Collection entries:
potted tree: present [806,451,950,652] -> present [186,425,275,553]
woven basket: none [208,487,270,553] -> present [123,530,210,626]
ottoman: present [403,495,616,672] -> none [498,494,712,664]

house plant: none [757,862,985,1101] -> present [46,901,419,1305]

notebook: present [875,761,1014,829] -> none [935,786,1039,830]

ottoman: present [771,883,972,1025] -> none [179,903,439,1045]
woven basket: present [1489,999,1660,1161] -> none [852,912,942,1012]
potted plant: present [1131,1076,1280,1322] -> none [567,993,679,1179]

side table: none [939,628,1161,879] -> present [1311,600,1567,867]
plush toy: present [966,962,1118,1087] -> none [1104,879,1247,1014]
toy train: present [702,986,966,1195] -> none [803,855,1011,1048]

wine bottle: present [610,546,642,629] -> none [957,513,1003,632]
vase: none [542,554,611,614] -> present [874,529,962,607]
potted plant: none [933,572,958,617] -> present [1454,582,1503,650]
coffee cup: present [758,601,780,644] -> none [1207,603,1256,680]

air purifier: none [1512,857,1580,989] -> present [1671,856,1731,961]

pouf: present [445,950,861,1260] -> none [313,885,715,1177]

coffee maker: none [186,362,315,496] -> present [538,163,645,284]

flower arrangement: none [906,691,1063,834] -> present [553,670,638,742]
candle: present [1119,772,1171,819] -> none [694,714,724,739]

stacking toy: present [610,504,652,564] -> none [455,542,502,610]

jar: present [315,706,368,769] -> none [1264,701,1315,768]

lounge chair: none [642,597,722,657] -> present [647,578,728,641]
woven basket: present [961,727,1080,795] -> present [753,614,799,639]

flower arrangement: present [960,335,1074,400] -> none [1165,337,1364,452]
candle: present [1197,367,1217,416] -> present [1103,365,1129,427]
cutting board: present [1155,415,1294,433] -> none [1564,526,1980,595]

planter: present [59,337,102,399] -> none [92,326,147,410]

● **Task to carry out**: Filter the entries above down to the lines that contain "ottoman".

● **Answer area**:
ottoman: present [403,495,616,672] -> none [498,494,712,664]
ottoman: present [771,883,972,1025] -> none [179,903,439,1045]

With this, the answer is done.